- March 25, 2026
- By John Tucker
Noah Triplett grew up in the one-stoplight town of Tyro, N.C., where cows seemed to outnumber people and the hot teen hangout was Walmart. He’s lost several childhood acquaintances to the opioid epidemic that hit small-town America hard, and understands how isolation and poverty can threaten mental health.
His background helps Triplett, a child psychologist and assistant professor of behavioral and community health in the University of Maryland’s School of Public Health, connect with his current patients: students from rural Caroline County, Md., struggling with substance use and other acute psychological disorders.
Across the state, Caroline County claims the fifth-highest poverty rate and fifth-highest rate of students—3.1%—who say they’ve used heroin. Students as young as 14 have overdosed, yet the nearest hospital is in neighboring Talbot County and the closest inpatient children’s clinic is in Delaware. Students who use drugs often struggle with other mental health conditions.
Caroline County Public Schools employs just one mental health counselor, but for the past academic year it has partnered with Triplett to offer teletherapy to middle- and high-schoolers struggling with substance use and at least one co-occurring mental health problem. Sometimes he’ll teach an anxious teen mindfulness techniques; on another occasion he’ll nudge a depressed student to stroll outside.

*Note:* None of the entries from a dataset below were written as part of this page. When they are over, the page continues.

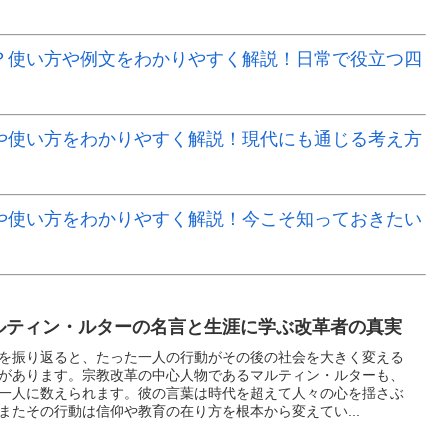
？使い方や例文をわかりやすく解説！日常で役立つ四
や使い方をわかりやすく解説！現代にも通じる考え方
や使い方をわかりやすく解説！今こそ知っておきたい
ルティン・ルターの名言と生涯に学ぶ改革者の真実
を振り返ると、たった一人の行動がその後の社会を大きく変える
があります。宗教改革の中心人物であるマルティン・ルターも、
一人に数えられます。彼の言葉は時代を超えて人々の心を揺さぶ
またその行動は信仰や教育の在り方を根本から変えてい...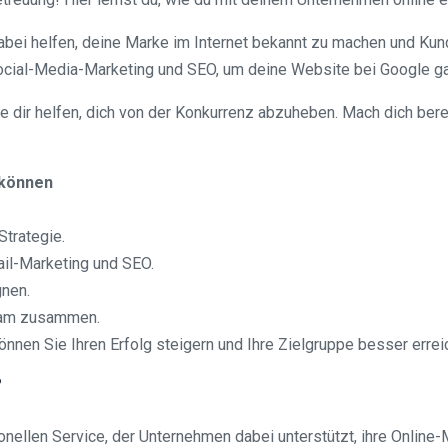
dabei helfen, deine Marke im Internet bekannt zu machen und Ku
cial-Media-Marketing und SEO, um deine Website bei Google ga
ie dir helfen, dich von der Konkurrenz abzuheben. Mach dich bere
 können
Strategie.
ail-Marketing und SEO.
gnen.
Team zusammen.
nnen Sie Ihren Erfolg steigern und Ihre Zielgruppe besser errei
?
nellen Service, der Unternehmen dabei unterstützt, ihre Online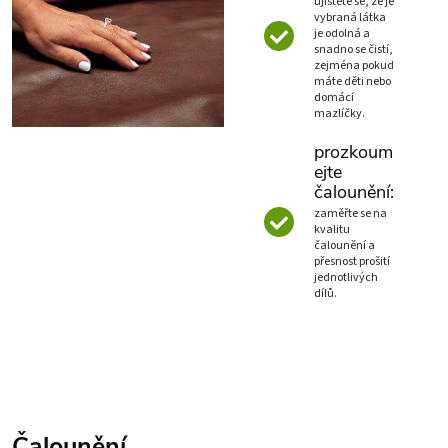
ujistěte se, že je
vybraná látka
je odolná a
snadno se čistí,
zejména pokud
máte děti nebo
domácí
mazlíčky.
prozkoum
ejte
čalounění:
zaměřte se na
kvalitu
čalounění a
přesnost prošití
jednotlivých
dílů.
Čalounění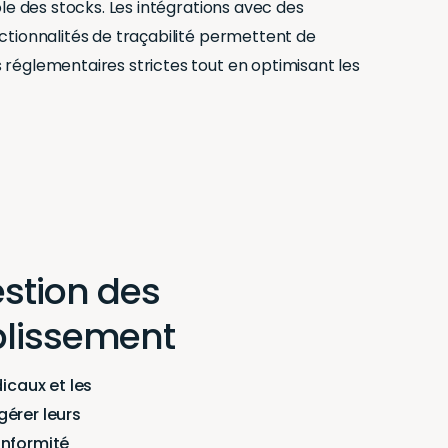
ôle des stocks. Les intégrations avec des
ctionnalités de traçabilité permettent de
réglementaires strictes tout en optimisant les
estion des
blissement
icaux et les
érer leurs
onformité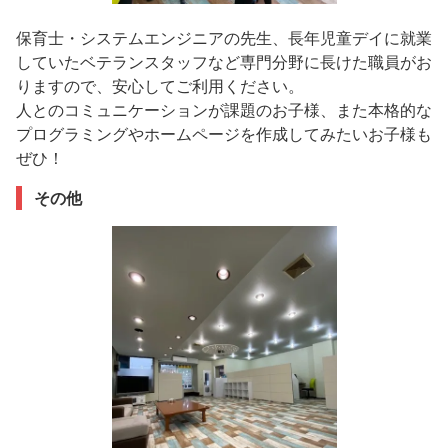
保育士・システムエンジニアの先生、長年児童デイに就業
していたベテランスタッフなど専門分野に長けた職員がお
りますので、安心してご利用ください。
人とのコミュニケーションが課題のお子様、また本格的な
プログラミングやホームページを作成してみたいお子様も
ぜひ！
その他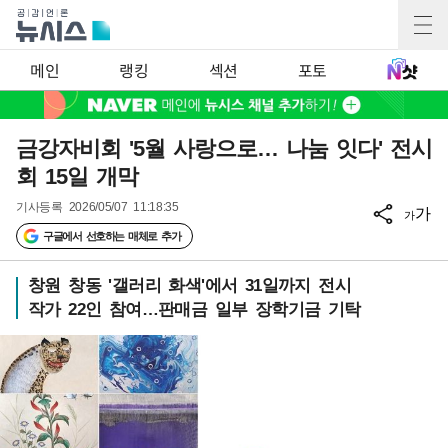
메인
랭킹
섹션
포토
금강자비회 '5월 사랑으로… 나눔 잇다' 전시
회 15일 개막
기사등록
2026/05/07 11:18:35
가
가
구글에서 선호하는 매체로 추가
창원 창동 '갤러리 화색'에서 31일까지 전시
작가 22인 참여…판매금 일부 장학기금 기탁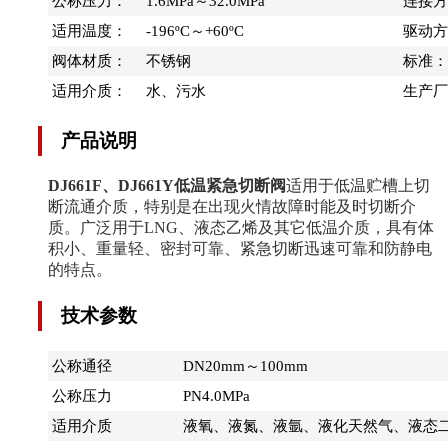
公称压力：
1.6MPa～32.0MPa
连接方
适用温度：
-196ºC～+60ºC
驱动方
阀体材质：
不锈钢
标准：
适用介质：
水、污水
生产厂
产品说明
DJ661F、DJ661Y低温紧急切断阀
适用于低温贮槽上切
断流通介质，特别是在出现火情故障时能及时切断介
质。广泛用于LNG、液态乙烯及其它低温介质，具有体
积小、重量轻、密封可靠、紧急切断迅速可靠和防静电
的特点。
技术参数
公称通径
DN20mm～100mm
公称压力
PN4.0MPa
适用介质
液氧、液氮、液氩、液化天然气、液态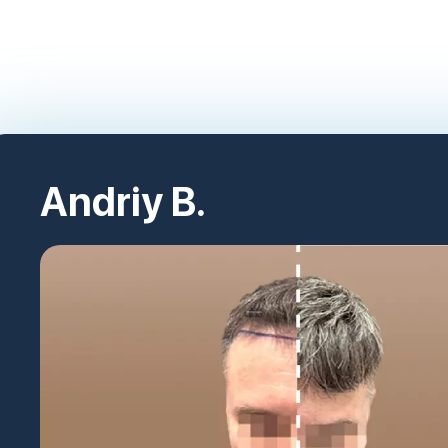
Andriy B.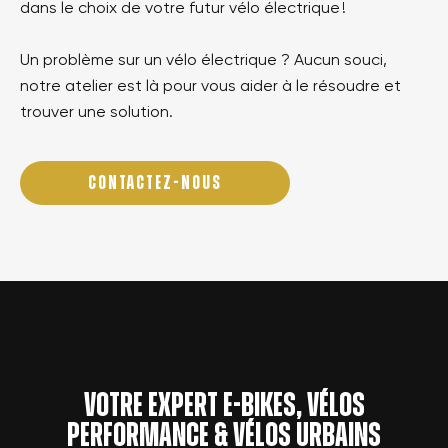
dans le choix de votre futur vélo électrique !
Un problème sur un vélo électrique ? Aucun souci,
notre atelier est là pour vous aider à le résoudre et
trouver une solution.
CONTACTEZ-NOUS
Votre expert e-bikes, vélos
performance & vélos urbains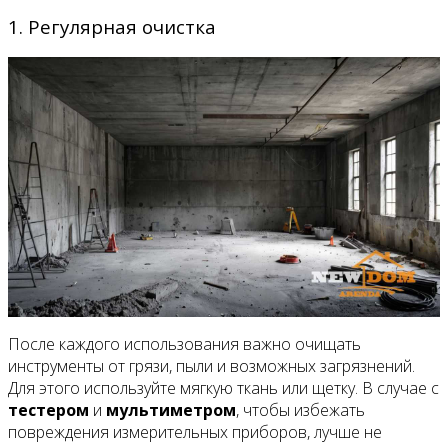
1. Регулярная очистка
После каждого использования важно очищать
инструменты от грязи, пыли и возможных загрязнений.
Для этого используйте мягкую ткань или щетку. В случае с
тестером
и
мультиметром
, чтобы избежать
повреждения измерительных приборов, лучше не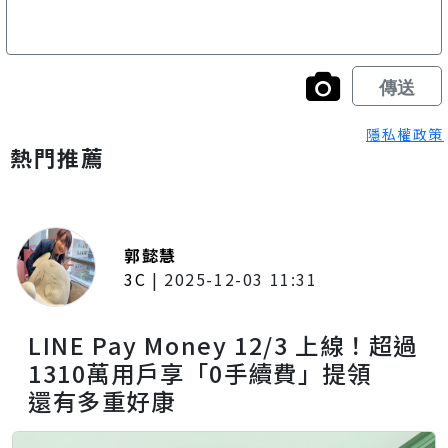
隱私權政策
熱門推薦
郭懿慧
3C
|
2025-12-03 11:31
LINE Pay Money 12/3 上線！超過
1310萬用戶享「0手續費」提領
還有多重好康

In addition to his pro-bono clinical work, Triplett is conducting a community-engaged needs assessment in Caroline County through a Center for Addiction Research Education, and Service grant from the University of Maryland, Baltimore (UMB) School of Social Work. It addresses an often-overlooked community and helps fill a gap in psychological research. “During my academic training I had no exposure to rural mental health at all until I sought it out on my own,” Triplett explained.
In a recently published study in the Journal of Rural Mental Health, Triplett interviewed several mental health clinicians in rural Washington State, who told him that youths often can’t access treatment because of staff shortages, clinician burnout and transportation barriers. Some staffers reported offering parents to pay for bus fare to cover a child’s two-hour trip to the clinic and acknowledged a lack of substance use-specific services.
Triplett’s youth-focused work builds off a Caroline County Health Department program featuring a van that travels the county offering treatment for adults battling opioid addictions, conducted in partnership with UMD’s Center for Substance Use, Addiction and Health Research (CESAR) and UMB’s School of Medicine. Several staffers in that program are individuals in recovery-turned-peer advisers, and after one recounted his story of using heroin in his high school bathroom, county school officials in 2023 launched its public school program.
As staff worked to normalize mental health problems and trained teachers to ask the right questions, students who in years past might have been labeled only as anxious or depressed were suddenly acknowledging they used drugs and alcohol, too. Because the school district’s contracted clinicians lacked specialized training in substance use and co-occurring disorders, partnering with Triplett, a CESAR faculty affiliate, made sense, said Cara Calloway, the district’s behavioral health services coordinator.
What’s more, with so many students “coming out of the woodwork,” Calloway said, waitlists for therapy could run more than a month. “Now we can fast-track them to Noah, and he can engage with them in a week or two.”
CESAR Director and UMD Associate Professor of clinical psychology Jessica Magidson, who conducts research on Caroline County’s adult mobile van program, said the youth services may also help address addiction in the long run. “If we address mental health concerns with early intervention in schools, it may be less likely that my team will see severe cases years later in the adult unit,” she said.
After evaluating his project later this year, Triplett aims to replicate it in other parts of rural Maryland, where there is also need. As of 2022, Maryland was one of eight states where drug overdose death rates are higher in rural counties than urban ones, according to federal data.
In the meantime, Triplett is relying on his own experience to empathize with the stigma surrounding mental health that small-town gossip mills can send into overdrive.
“Everybody knows everybody, and everybody knows everybody’s business,” he said.